### Goal of the exercise
Edit the records from the line containing "2026년 08월 07일(금)" through the line containing "बाल विवाह मुक्त छत्तीसगढ़ की", replacing "Conference" with "Symposium" and changing nothing else. Reproduce only those lines and omit the pictures.

▽

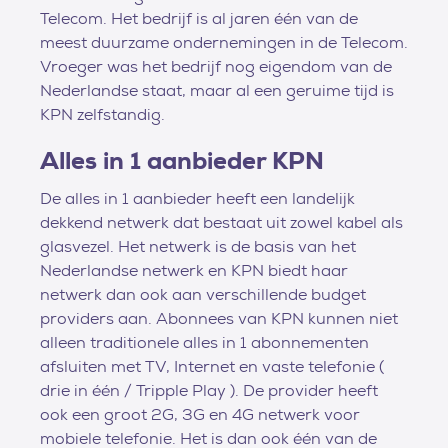
Telecom. Het bedrijf is al jaren één van de
meest duurzame ondernemingen in de Telecom.
Vroeger was het bedrijf nog eigendom van de
Nederlandse staat, maar al een geruime tijd is
KPN zelfstandig.
Alles in 1 aanbieder KPN
De alles in 1 aanbieder heeft een landelijk
dekkend netwerk dat bestaat uit zowel kabel als
glasvezel. Het netwerk is de basis van het
Nederlandse netwerk en KPN biedt haar
netwerk dan ook aan verschillende budget
providers aan. Abonnees van KPN kunnen niet
alleen traditionele alles in 1 abonnementen
afsluiten met TV, Internet en vaste telefonie (
drie in één / Tripple Play ). De provider heeft
ook een groot 2G, 3G en 4G netwerk voor
mobiele telefonie. Het is dan ook één van de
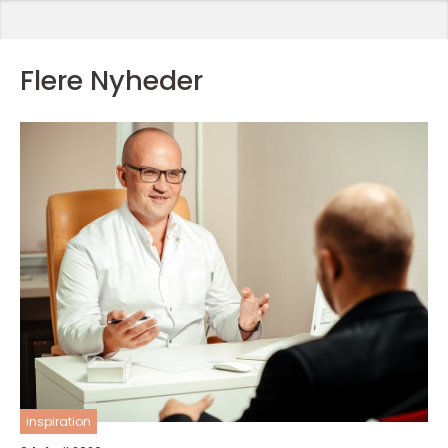
Flere Nyheder
inspiration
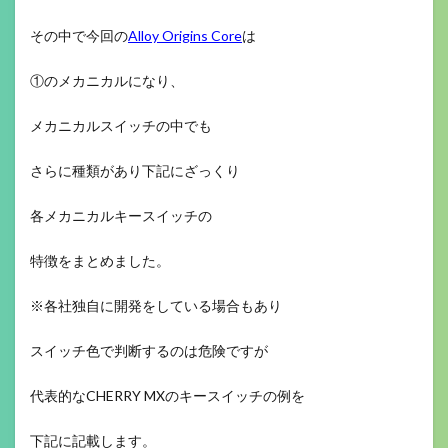
その中で今回の
Alloy Origins Core
は
①のメカニカルになり、
メカニカルスイッチの中でも
さらに種類があり下記にざっくり
各メカニカルキースイッチの
特徴をまとめました。
※各社独自に開発をしている場合もあり
スイッチ色で判断するのは危険ですが
代表的なCHERRY MXのキースイッチの例を
下記に記載します。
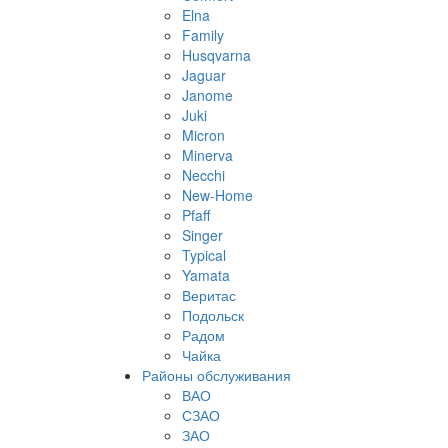
Elna
Family
Husqvarna
Jaguar
Janome
Juki
Micron
Minerva
Necchi
New-Home
Pfaff
Singer
Typical
Yamata
Веритас
Подольск
Радом
Чайка
Районы обслуживания
ВАО
СЗАО
ЗАО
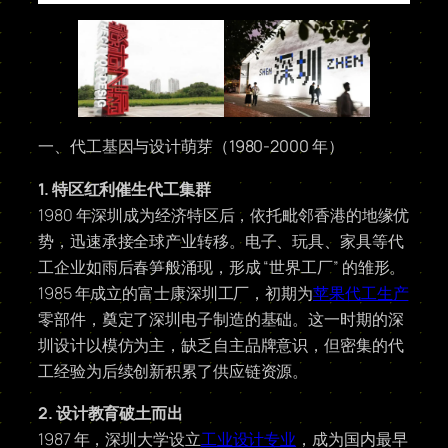
一、代工基因与设计萌芽（1980-2000 年）
1. 特区红利催生代工集群
1980 年深圳成为经济特区后，依托毗邻香港的地缘优
势，迅速承接全球产业转移。电子、玩具、家具等代
工企业如雨后春笋般涌现，形成 “世界工厂” 的雏形。
1985 年成立的富士康深圳工厂，初期为
苹果代工生产
零部件，奠定了深圳电子制造的基础。这一时期的深
圳设计以模仿为主，缺乏自主品牌意识，但密集的代
工经验为后续创新积累了供应链资源。
2. 设计教育破土而出
1987 年，深圳大学设立
工业设计专业
，成为国内最早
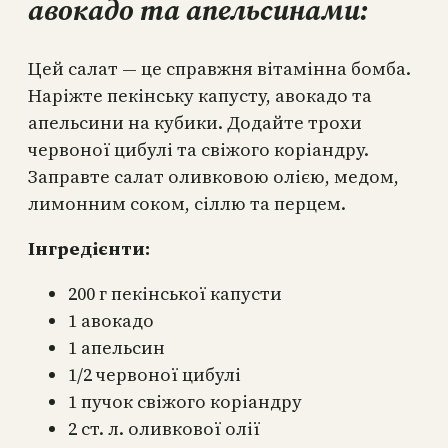
авокадо та апельсинами:
Цей салат — це справжня вітамінна бомба.
Наріжте пекінську капусту, авокадо та
апельсини на кубики. Додайте трохи
червоної цибулі та свіжого коріандру.
Заправте салат оливковою олією, медом,
лимонним соком, сіллю та перцем.
Інгредієнти:
200 г пекінської капусти
1 авокадо
1 апельсин
1/2 червоної цибулі
1 пучок свіжого коріандру
2 ст. л. оливкової олії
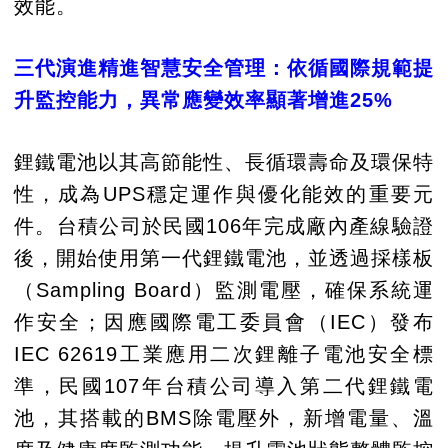
效能。
三代演進精進智慧安全管理：依循國際規範提
升監控能力，異常應變效率顯著增進25%
鋰鐵電池以其高節能性、長循環壽命及環保特
性，成為UPS穩定運作與優化能效的重要元
件。台積公司於民國106年完成廠內產線驗證
後，開始使用第一代鋰鐵電池，並透過採樣板
（Sampling Board）監測電壓，確保系統運
作安全；因應國際電工委員會（IEC）發布
IEC 62619工業應用二次鋰離子電池安全標
準，民國107年台積公司導入第二代鋰鐵電
池，其搭載的BMS除電壓外，新增電量、溫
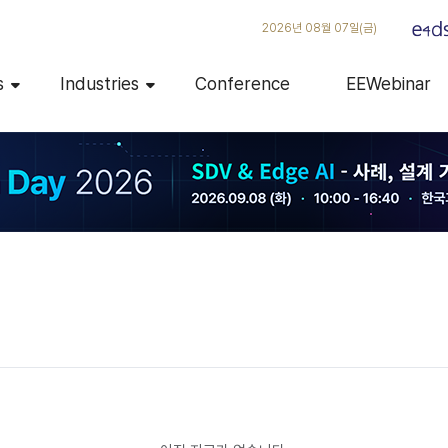
2026년 08월 07일(금)
s
Industries
Conference
EEWebinar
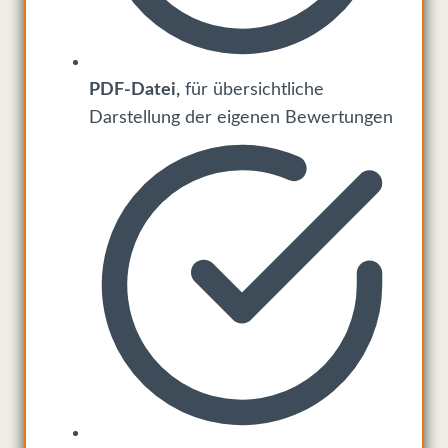
PDF-Datei,
für übersichtliche
Darstellung der eigenen Bewertungen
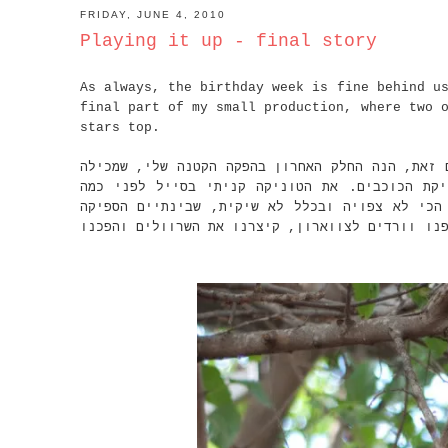
FRIDAY, JUNE 4, 2010
Playing it up - final story
As always, the birthday week is fine behind u
final part of my small production, where two 
stars top.
 זאת, הנה החלק האחרון בהפקה הקטנה שלי, שמכילה
יקת הכוכבים. את הטוניקה קניתי בסייל לפני כמה
הכי לא צפויה ובכלל לא שיקית, שבינתיים הספיקה
נו וורדים לצווארון, קיצרנו את השרוולים והפכנו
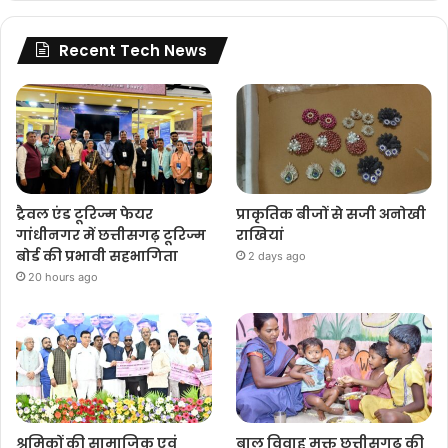
Recent Tech News
ट्रैवल एंड टूरिज्म फेयर
प्राकृतिक बीजों से सजी अनोखी
गांधीनगर में छत्तीसगढ़ टूरिज्म
राखियां
बोर्ड की प्रभावी सहभागिता
2 days ago
20 hours ago
श्रमिकों की सामाजिक एवं
बाल विवाह मुक्त छत्तीसगढ़ की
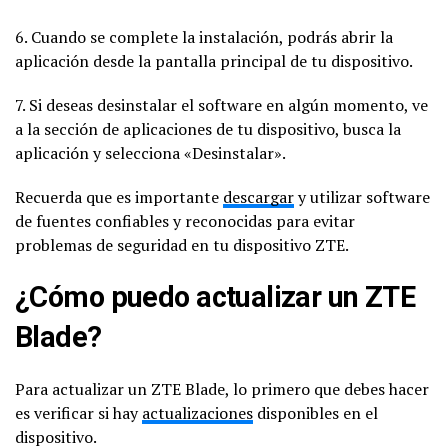
6. Cuando se complete la instalación, podrás abrir la
aplicación desde la pantalla principal de tu dispositivo.
7. Si deseas desinstalar el software en algún momento, ve
a la sección de aplicaciones de tu dispositivo, busca la
aplicación y selecciona «Desinstalar».
Recuerda que es importante
descargar
y utilizar software
de fuentes confiables y reconocidas para evitar
problemas de seguridad en tu dispositivo ZTE.
¿Cómo puedo actualizar un ZTE
Blade?
Para actualizar un ZTE Blade, lo primero que debes hacer
es verificar si hay
actualizaciones
disponibles en el
dispositivo.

△

### Result below
2026년 08월 07일(금)
s
Industries
Symposium
EEWebinar
PDF-Datei,
für übersichtliche
Darstellung der eigenen Bewertungen
FRIDAY, JUNE 4, 2010
Playing it up - final story
As always, the birthday week is fine behind u
final part of my small production, where two 
stars top.
 זאת, הנה החלק האחרון בהפקה הקטנה שלי, שמכילה
יקת הכוכבים. את הטוניקה קניתי בסייל לפני כמה
הכי לא צפויה ובכלל לא שיקית, שבינתיים הספיקה
נו וורדים לצווארון, קיצרנו את השרוולים והפכנו
Recent Tech News
ट्रैवल एंड टूरिज्म फेयर
प्राकृतिक बीजों से सजी अनोखी
गांधीनगर में छत्तीसगढ़ टूरिज्म
राखियां
बोर्ड की प्रभावी सहभागिता
2 days ago
20 hours ago
श्रमिकों की सामाजिक एवं
बाल विवाह मुक्त छत्तीसगढ़ की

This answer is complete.